Seagate Demonstrates 1 Terabit per Square Inch Hard Drive Technology
March seems to be turning into the month for hard drive technology announcements. Last year, Samsung was showing off the first 4TB hard drives. This year, Seagate is showing off the technology that they expect to take hard drives up as high as 60TB. That technology is Heat-Assisted Magnetic Recording (HAMR), a system that uses lasers to flip the bits on a hard drive and is poised to replace Perpendicular Magnetic Recording (PMR), the technology behind current hard drives. For PMR, 1Tb per square inch is the theoretical limit which would leave hard drives topping out at about 6TB. For HAMR, 1Tb per square inch should be just the beginning with headroom for 5-10 times greater areal density in the future. Seagate’s tech demo may not have come with any timelines, but Seagate and the other hard drive manufacturers working on HAMR were shooting for 2015 at Diskcon last year, with 2013 maybe being eyed for lower areal density drives to test deployments.
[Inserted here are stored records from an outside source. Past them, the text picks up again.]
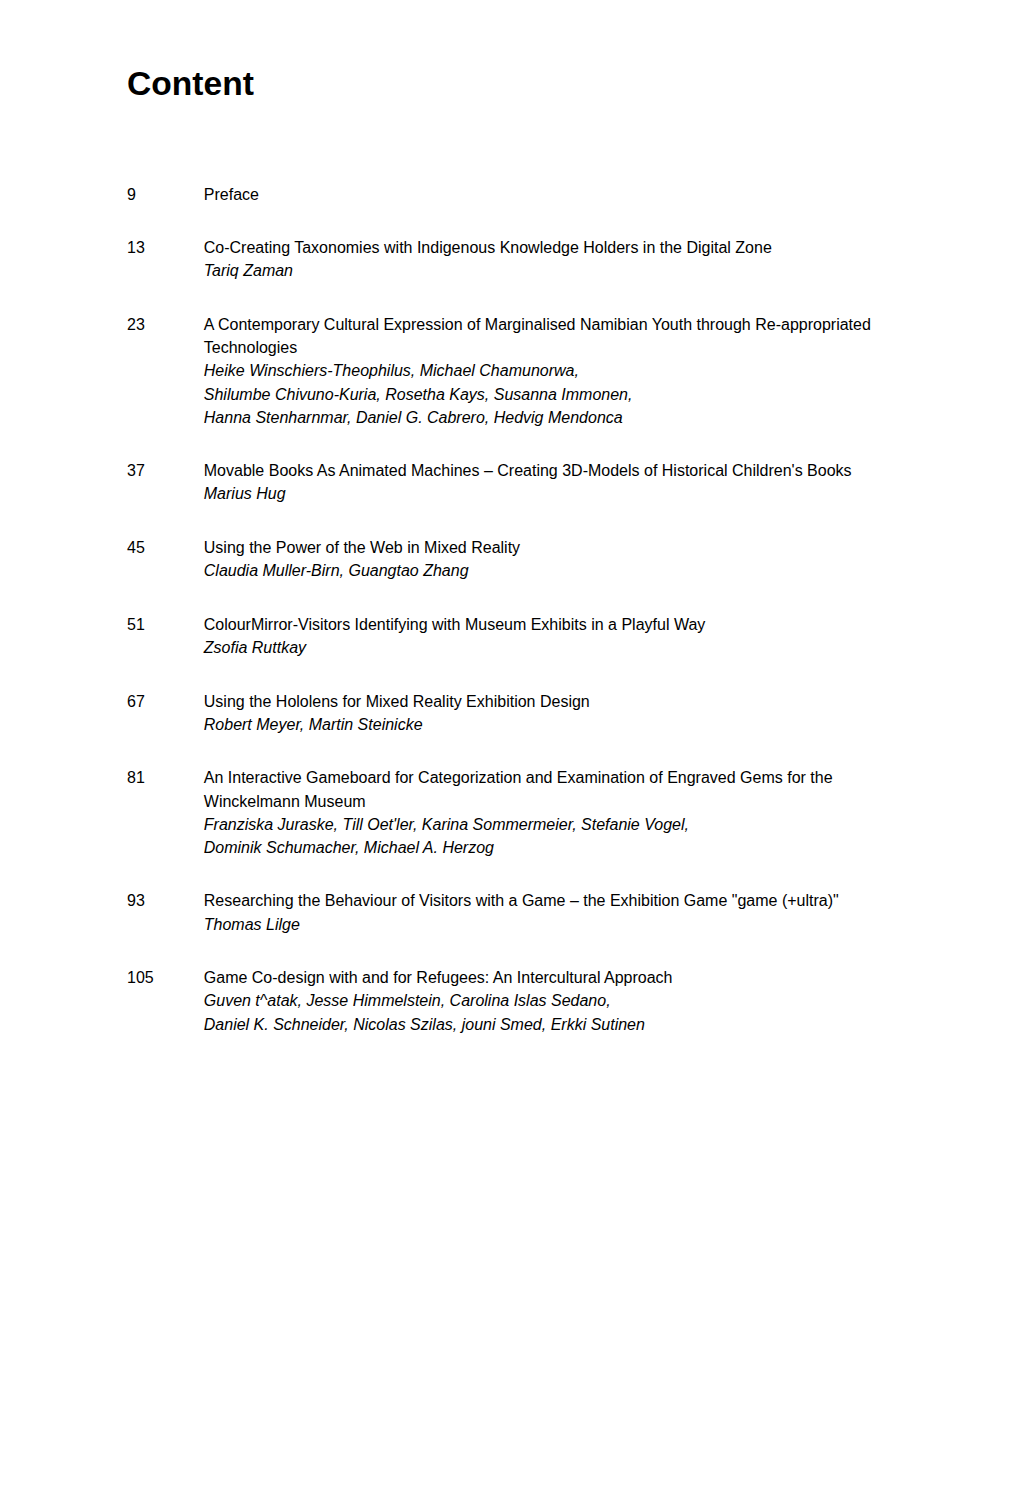Content
9
Preface
13
Co-Creating Taxonomies with Indigenous Knowledge Holders in the Digital Zone Tariq Zaman
23
A Contemporary Cultural Expression of Marginalised Namibian Youth through Re-appropriated Technologies Heike Winschiers-Theophilus, Michael Chamunorwa,
Shilumbe Chivuno-Kuria, Rosetha Kays, Susanna Immonen,
Hanna Stenharnmar, Daniel G. Cabrero, Hedvig Mendonca
37
Movable Books As Animated Machines – Creating 3D-Models of Historical Children's Books Marius Hug
45
Using the Power of the Web in Mixed Reality Claudia Muller-Birn, Guangtao Zhang
51
ColourMirror-Visitors Identifying with Museum Exhibits in a Playful Way Zsofia Ruttkay
67
Using the Hololens for Mixed Reality Exhibition Design Robert Meyer, Martin Steinicke
81
An Interactive Gameboard for Categorization and Examination of Engraved Gems for the Winckelmann Museum Franziska Juraske, Till Oet'ler, Karina Sommermeier, Stefanie Vogel,
Dominik Schumacher, Michael A. Herzog
93
Researching the Behaviour of Visitors with a Game – the Exhibition Game "game (+ultra)" Thomas Lilge
105
Game Co-design with and for Refugees: An Intercultural Approach Guven t^atak, Jesse Himmelstein, Carolina Islas Sedano,
Daniel K. Schneider, Nicolas Szilas, jouni Smed, Erkki Sutinen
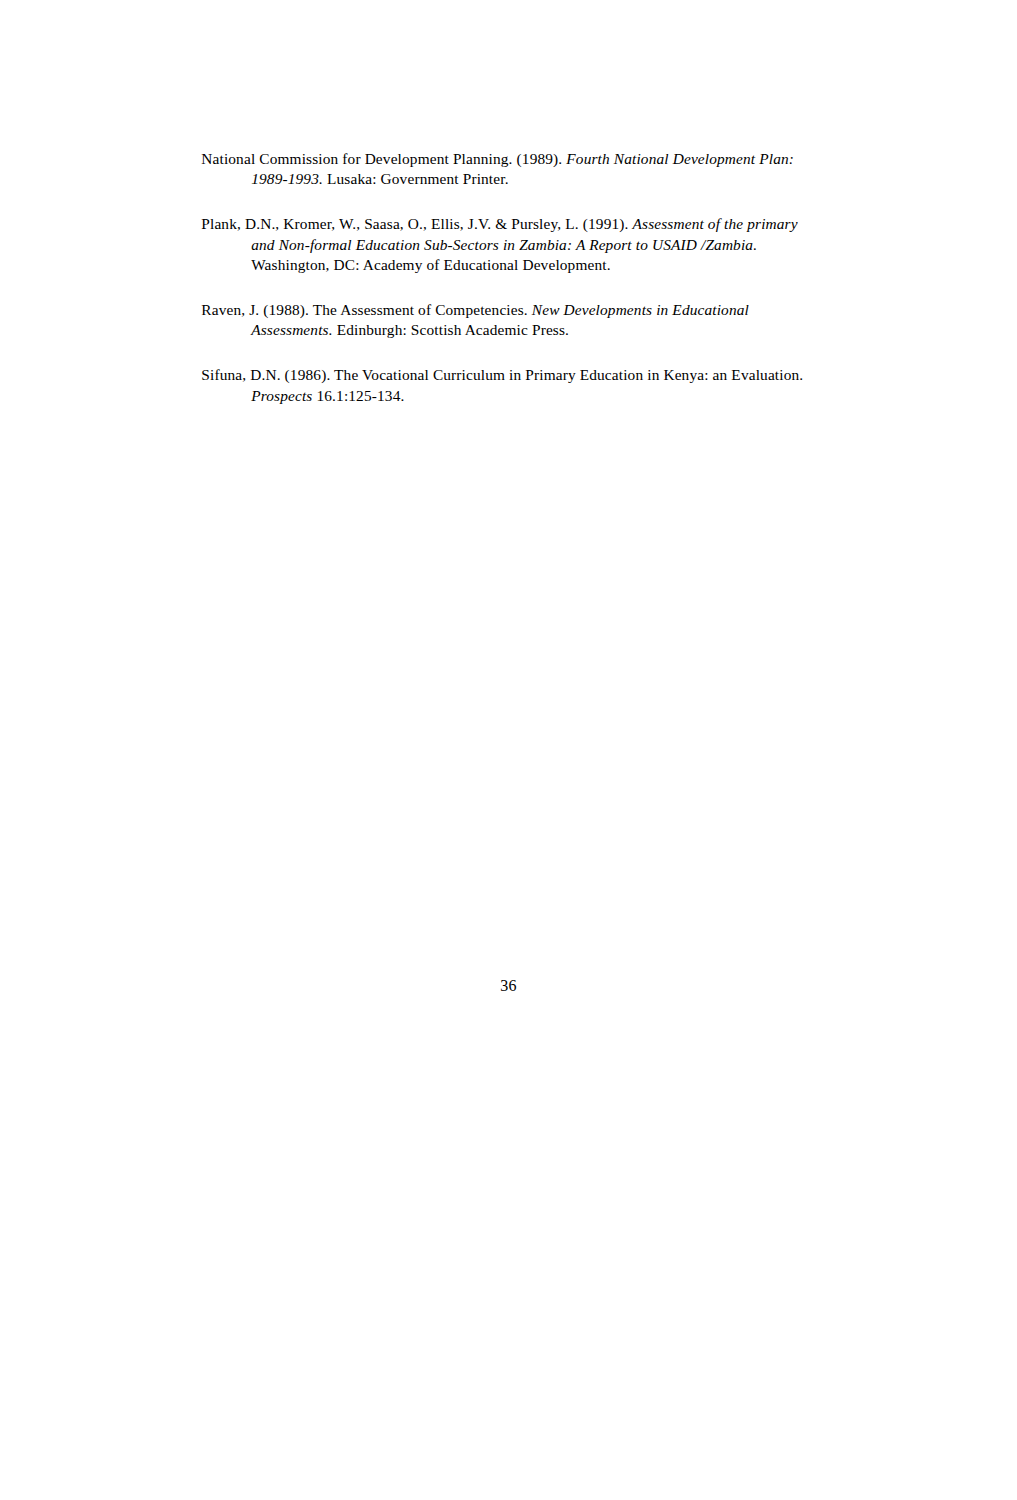National Commission for Development Planning. (1989). Fourth National Development Plan: 1989-1993. Lusaka: Government Printer.
Plank, D.N., Kromer, W., Saasa, O., Ellis, J.V. & Pursley, L. (1991). Assessment of the primary and Non-formal Education Sub-Sectors in Zambia: A Report to USAID /Zambia. Washington, DC: Academy of Educational Development.
Raven, J. (1988). The Assessment of Competencies. New Developments in Educational Assessments. Edinburgh: Scottish Academic Press.
Sifuna, D.N. (1986). The Vocational Curriculum in Primary Education in Kenya: an Evaluation. Prospects 16.1:125-134.
36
I know most of us will be pretty wary of those early drives, but it is exciting to think that expanding hard drive capacities might become a more frequent part of the news cycle once again and give me an excuse to free up some drive bays in the home server.
The press release provides few details on the specifics of the implementation, but HAMR is something Seagate has been working on since at least 2006. Although there’s no timeline for when the technology will be ready for mass consumption, the perpendicular recording technology currently used by hard drive makers is expected to run out of steam near the 1Tb/in² threshold.